Measuring the mechanical properties of ex vivo specimens is, as mentioned above, quite difficult. However, for the fixation of a tendon graft with a Mg screw, it was shown that Mg induced faster mineralization than a Ti screw, leading to hardness of 28–31 HV, comparable to that of bone tissue.26 Nanoindentation was applied to compare the hardness of the bone around degraded WZ21 and ZX50 alloys at different time points postimplantation.76 These measurements revealed a slight decrease of hardness at the interface, which the authors interpreted as immature bone.

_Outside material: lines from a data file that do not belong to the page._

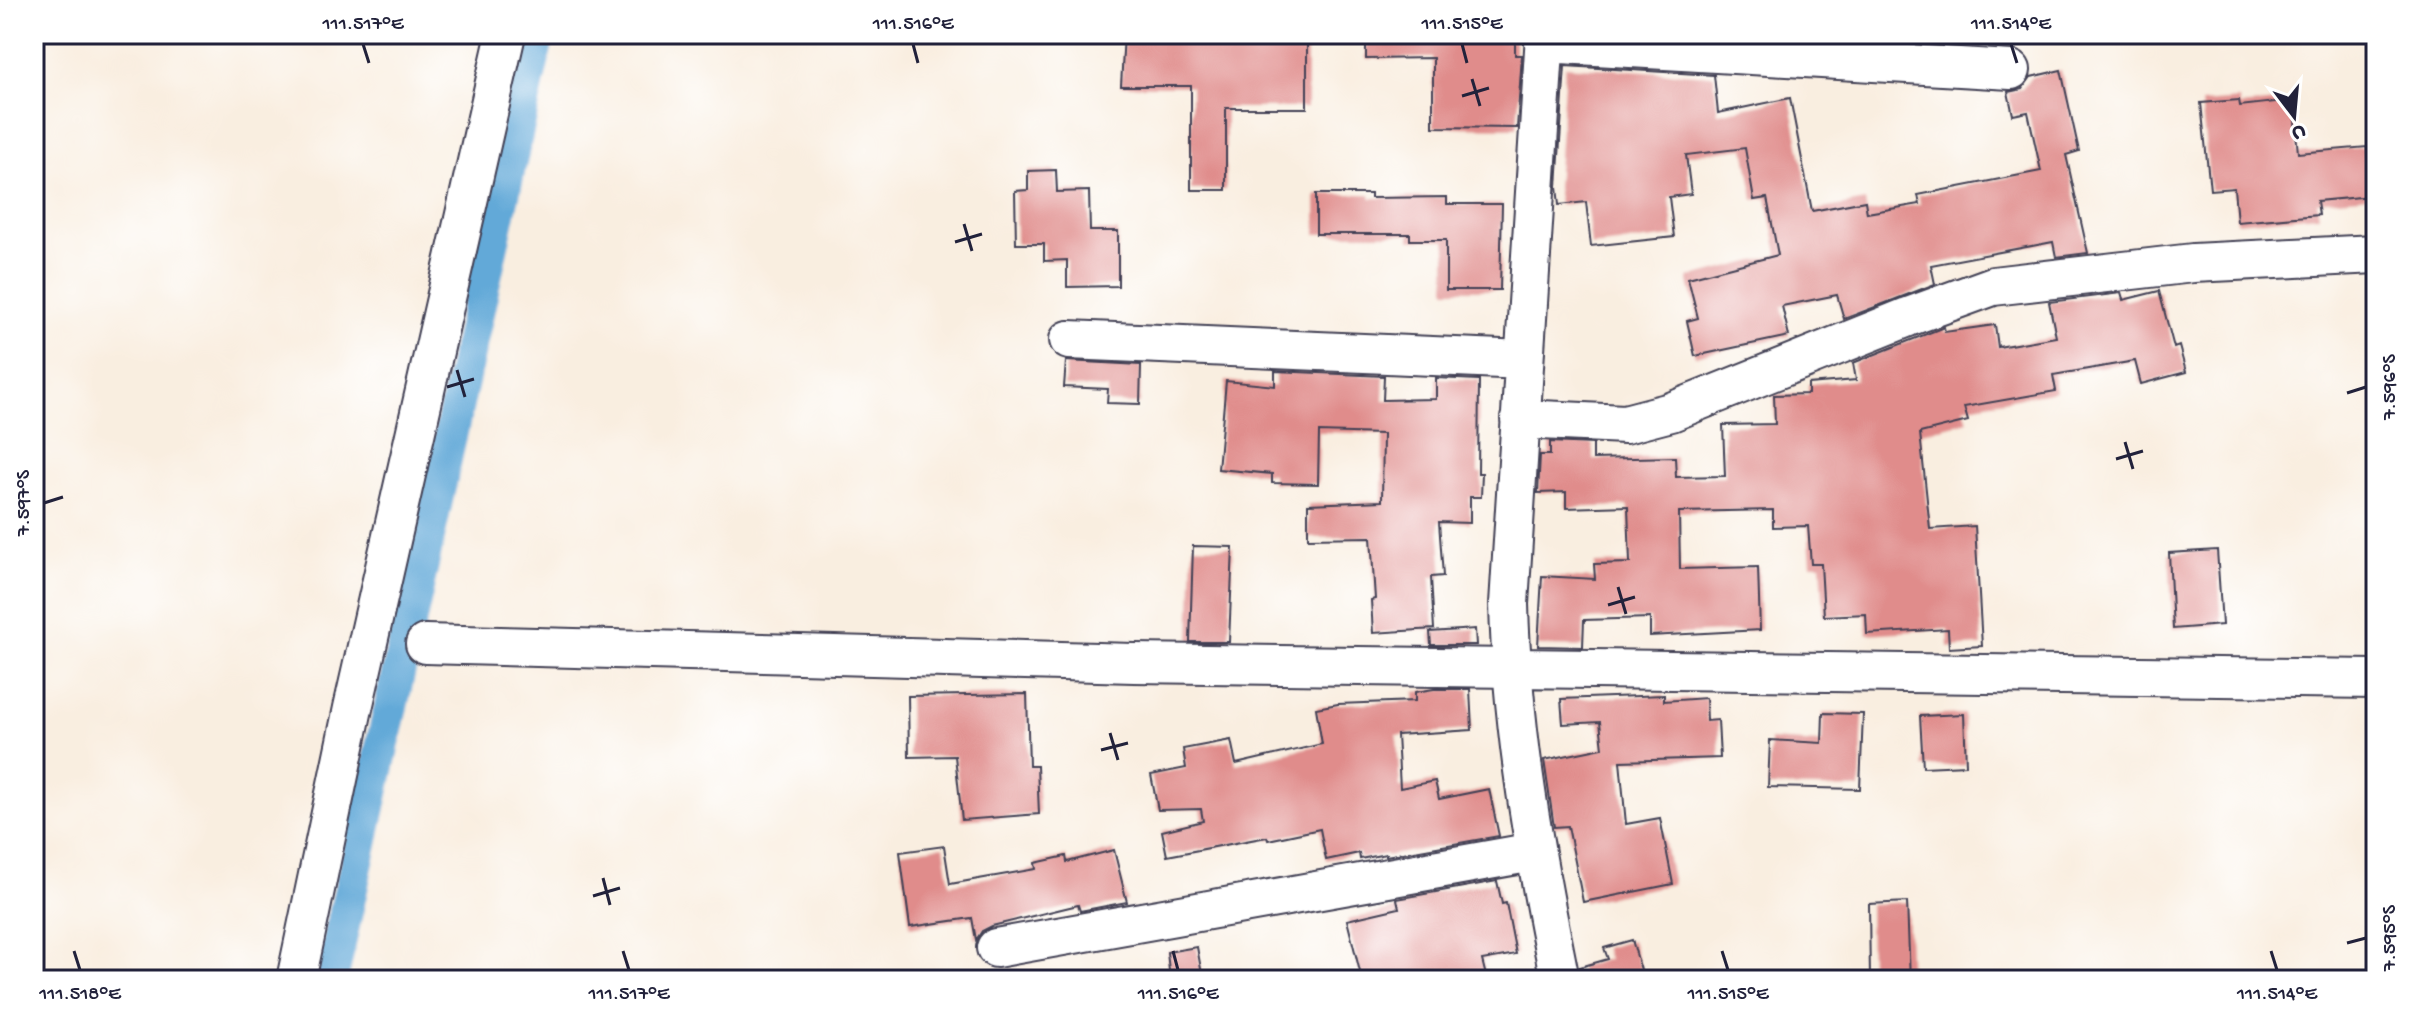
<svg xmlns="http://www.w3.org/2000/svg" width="2410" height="1014" font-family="'Gochi Hand',sans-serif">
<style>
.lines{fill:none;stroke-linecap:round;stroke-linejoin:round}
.canal{stroke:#62a9d8;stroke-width:34}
.building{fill:#e08c8b}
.minor-casing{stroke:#424154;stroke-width:42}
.minor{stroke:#fff;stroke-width:38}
.ticks{fill:none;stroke:#22223b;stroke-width:3}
.neatline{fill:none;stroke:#22223b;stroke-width:3}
.ticks-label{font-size:20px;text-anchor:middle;fill:#22223b}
</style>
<rect width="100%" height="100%" fill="#fff"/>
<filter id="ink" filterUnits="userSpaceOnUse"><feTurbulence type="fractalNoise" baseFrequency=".0125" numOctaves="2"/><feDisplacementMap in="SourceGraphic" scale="16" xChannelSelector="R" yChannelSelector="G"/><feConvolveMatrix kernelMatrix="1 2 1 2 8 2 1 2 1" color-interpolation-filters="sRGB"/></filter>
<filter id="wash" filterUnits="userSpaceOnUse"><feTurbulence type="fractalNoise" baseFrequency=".006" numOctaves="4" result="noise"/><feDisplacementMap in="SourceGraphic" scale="32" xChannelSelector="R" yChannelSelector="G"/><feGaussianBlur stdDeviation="1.8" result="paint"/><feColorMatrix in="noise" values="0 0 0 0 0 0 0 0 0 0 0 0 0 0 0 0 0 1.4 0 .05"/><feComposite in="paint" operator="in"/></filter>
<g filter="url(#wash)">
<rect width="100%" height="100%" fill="#f9eee0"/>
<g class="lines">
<path class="canal" d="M 331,980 L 538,34"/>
</g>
<g id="blocks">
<path class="building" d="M 1124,34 L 1307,34 L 1307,108 L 1226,108 L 1226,190 L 1191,190 L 1191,86 L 1121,86 Z
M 1366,34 L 1515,35 L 1515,55 L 1522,55 L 1517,128 L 1433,127 L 1433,58 L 1366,59 Z
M 1565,66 L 1714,75 L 1718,113 L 1790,98 L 1812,211 L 1865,201 L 1867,213 L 1920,204 L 1918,195 L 2041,171 L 2028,112 L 2013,115 L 2008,92 L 2022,89 L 2031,77 L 2061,70 L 2079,151 L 2066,155 L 2088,253 L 2056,257 L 2053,242 L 1931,265 L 1935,284 L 1844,319 L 1837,295 L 1782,306 L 1789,336 L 1695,356 L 1687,321 L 1698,318 L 1688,278 L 1778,255 L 1767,198 L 1754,200 L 1745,148 L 1686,155 L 1691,194 L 1669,197 L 1674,237 L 1591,246 L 1586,202 L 1559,205 L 1557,187 Z
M 2239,100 L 2240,106 L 2293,100 L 2298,153 L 2367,147 L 2371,196 L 2317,201 L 2319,215 L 2237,222 L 2234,188 L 2210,190 L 2201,103 Z
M 1056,170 L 1057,192 L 1089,191 L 1090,231 L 1118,231 L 1118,286 L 1067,287 L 1067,260 L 1044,261 L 1044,244 L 1016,244 L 1015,191 L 1028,190 L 1028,171 Z
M 1316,194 L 1371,194 L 1371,198 L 1447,197 L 1447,204 L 1502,204 L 1500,290 L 1446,290 L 1446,240 L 1410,240 L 1410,234 L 1316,234 Z
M 2159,291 L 2174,348 L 2179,346 L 2186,372 L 2141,384 L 2135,361 L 2053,375 L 2056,391 L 1964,407 L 1968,421 L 1920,433 L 1930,529 L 1975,526 L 1982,646 L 1949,648 L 1948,629 L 1867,634 L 1866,614 L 1824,616 L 1821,564 L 1811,564 L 1808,526 L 1773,527 L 1773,510 L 1679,512 L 1680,569 L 1758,567 L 1760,630 L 1650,636 L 1650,618 L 1584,620 L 1583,647 L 1538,646 L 1542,576 L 1595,579 L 1594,564 L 1630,563 L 1628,506 L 1566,508 L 1566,492 L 1538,493 L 1540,455 L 1550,455 L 1550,442 L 1593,444 L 1593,459 L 1675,457 L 1676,477 L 1725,476 L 1723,425 L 1775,424 L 1774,395 L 1808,394 L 1808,384 L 1856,380 L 1853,363 L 1944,327 L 1945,332 L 1995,325 L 1998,347 L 2056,337 L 2049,302 L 2121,293 L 2123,300 Z
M 1066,361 L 1141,365 L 1140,404 L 1107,403 L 1108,389 L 1064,387 Z
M 1275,371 L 1384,376 L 1383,400 L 1436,399 L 1436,378 L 1479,380 L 1478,473 L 1482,473 L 1481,497 L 1470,497 L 1470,523 L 1439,522 L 1443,576 L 1431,577 L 1434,629 L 1373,633 L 1371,600 L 1375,599 L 1371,537 L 1308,538 L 1308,504 L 1382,501 L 1383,434 L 1319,432 L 1318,484 L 1272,483 L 1272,474 L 1218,469 L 1226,381 L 1275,386 Z
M 1193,546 L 1233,547 L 1229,642 L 1190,642 Z
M 2217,550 L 2222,625 L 2173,629 L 2169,553 Z
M 1475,629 L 1476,645 L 1431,645 L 1430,632 Z
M 1434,689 L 1470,689 L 1472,730 L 1397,735 L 1400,788 L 1435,781 L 1439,799 L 1489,789 L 1499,836 L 1386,856 L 1386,854 L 1360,859 L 1359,853 L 1326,860 L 1320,829 L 1268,840 L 1267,837 L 1167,856 L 1162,831 L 1203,821 L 1201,809 L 1158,810 L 1151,775 L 1186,768 L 1183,749 L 1231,740 L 1236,764 L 1322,744 L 1316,708 L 1338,704 L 1415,701 L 1415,692 Z
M 1027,694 L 1029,766 L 1037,766 L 1039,814 L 962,820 L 955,756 L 909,757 L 908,696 Z
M 1664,695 L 1664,701 L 1706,698 L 1707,721 L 1718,720 L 1720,758 L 1620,761 L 1626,824 L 1660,818 L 1673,884 L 1583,902 L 1568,826 L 1554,827 L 1544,760 L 1603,748 L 1600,722 L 1563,724 L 1561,699 Z
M 1823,713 L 1863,714 L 1860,789 L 1768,787 L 1770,740 L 1822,743 Z
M 1964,714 L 1966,765 L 1923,767 L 1920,716 Z
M 944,846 L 950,884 L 1036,869 L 1035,863 L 1066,856 L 1067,862 L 1114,850 L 1127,902 L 1080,911 L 1078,905 L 992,926 L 982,931 L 976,940 L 972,918 L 910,927 L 900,852 Z
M 1497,881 L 1502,904 L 1506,903 L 1516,954 L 1482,960 L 1487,980 L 1362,980 L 1347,920 L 1399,908 L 1397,899 Z
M 1907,902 L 1910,980 L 1870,980 L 1869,904 Z
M 1632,940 L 1644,980 L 1581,980 L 1580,967 L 1608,959 L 1604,948 Z
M 1197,947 L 1203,980 L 1170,980 L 1167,952 Z"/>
</g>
</g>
<g filter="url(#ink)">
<use href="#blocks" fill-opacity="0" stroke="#424154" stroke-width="2"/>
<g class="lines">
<g class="minor-casing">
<path id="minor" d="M 1545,34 L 1509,604 C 1512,731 1535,856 1560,980
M 1544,43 L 2011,70
M 1069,340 L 1524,360
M 1520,419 L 1625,424 L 1671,412 L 1908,317 L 1993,286 L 2193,263 L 2376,254
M 425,644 L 1134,663 L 2376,679
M 996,948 L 1534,852
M 296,980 L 353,708 L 506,34"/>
</g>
<use href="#minor" class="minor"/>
</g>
</g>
<path class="ticks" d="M 363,44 L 369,63M 913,44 L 918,63M 1462,44 L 1467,63M 2011,44 L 2017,63M 1472,79 L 1480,106M 1462,96 L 1489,88M 964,224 L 972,251M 955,242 L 982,234M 457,370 L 465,397M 447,387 L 474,379M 2347,393 L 2366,387M 2125,442 L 2133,469M 2116,459 L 2143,451M 44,503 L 63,497M 1618,587 L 1626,614M 1608,605 L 1635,597M 1110,733 L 1118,760M 1101,750 L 1128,743M 603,878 L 610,905M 593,896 L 620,888M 2347,943 L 2366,938M 74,951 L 80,970M 623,951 L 629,970M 1173,951 L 1178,970M 1722,951 L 1728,970M 2271,951 L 2277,970"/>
<rect width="2410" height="1014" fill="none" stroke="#fff" stroke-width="88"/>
<g transform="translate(2294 116) rotate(164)" stroke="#ffffff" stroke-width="6" paint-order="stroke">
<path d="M0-6L14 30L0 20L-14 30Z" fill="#22223b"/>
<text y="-12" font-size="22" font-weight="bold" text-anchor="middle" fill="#22223b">U</text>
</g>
<rect x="44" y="44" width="2322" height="926" class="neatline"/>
<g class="ticks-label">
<text x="363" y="29">111.517°E</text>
<text x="913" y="29">111.516°E</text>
<text x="1462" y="29">111.515°E</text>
<text x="2011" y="29">111.514°E</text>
<text transform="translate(2388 387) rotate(-90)" y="7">7.596°S</text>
<text transform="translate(22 503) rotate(-90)" y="7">7.597°S</text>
<text transform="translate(2388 938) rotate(-90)" y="7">7.595°S</text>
<text x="80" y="999">111.518°E</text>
<text x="629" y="999">111.517°E</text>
<text x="1178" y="999">111.516°E</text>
<text x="1728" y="999">111.515°E</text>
<text x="2277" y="999">111.514°E</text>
</g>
</svg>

It is assumed that the degradation layer, or rather the degradation products, stay at the interface between the bulk material and (newly formed) tissue until the implant is degraded completely and the tissue remodeled. However, with laser ablation inductively coupled plasma mass spectrometry (LA–ICP–MS) measurements, it is possible to visualize the increase in Mg concentration77 and alloying elements up to 2 mm around the implant while the implant is degrading.78 This distance is much greater than the thickness of the degradation layer. Where the alloying elements are found is element specific. Yttrium, for example, was found to migrate further into the bone over time and to remain in the tissue even after complete degradation of the implant.78

Conclusion

Use of magnesium as an implant material is still a wide field of research. It has been shown that the presence of inorganic and organic molecules can change the degradation process and the formation and composition of the degradation layer. In addition, it has become clear that these processes also vary with time. The dynamic biological environment, which is usually not considered for nondegradable metal implants, also plays a major role in the process of how the material is eventually resorbed or even metabolized by the organism. When the degradation of the material is aligned to the capacity of the tissue to deal with moderate pH changes and gas evolution, the connection between the implant and tissue is excellent. However, this knowledge also reveals that we are just starting to understand the interaction between Mg-based implants and the surrounding tissue. In particular, effort is needed for longitudinal and multimodal characterization of in vivo implant degradation with regard to possible human applications: to develop, on the one hand, (implantable or noninvasive) miniaturized sensors to measure chemical and biological parameters at the site of implantation, and on the other hand, imaging technologies to visualize the geometry and degradation layer of the implant and the structure of the surrounding tissue, as well as physiological changes at higher resolution. In addition, computational medicine or engineering must be developed using scale-bridging models for material production and processing as well as the various chemical and biological interactions. The more that details become measurable using improved methodologies and techniques and can be modeled using computational approaches, the better will be the understanding of the system and the means to tailor materials according to the needs of the tissue. There is great potential for Mg implants, which have a very good chance to become an established clinical treatment.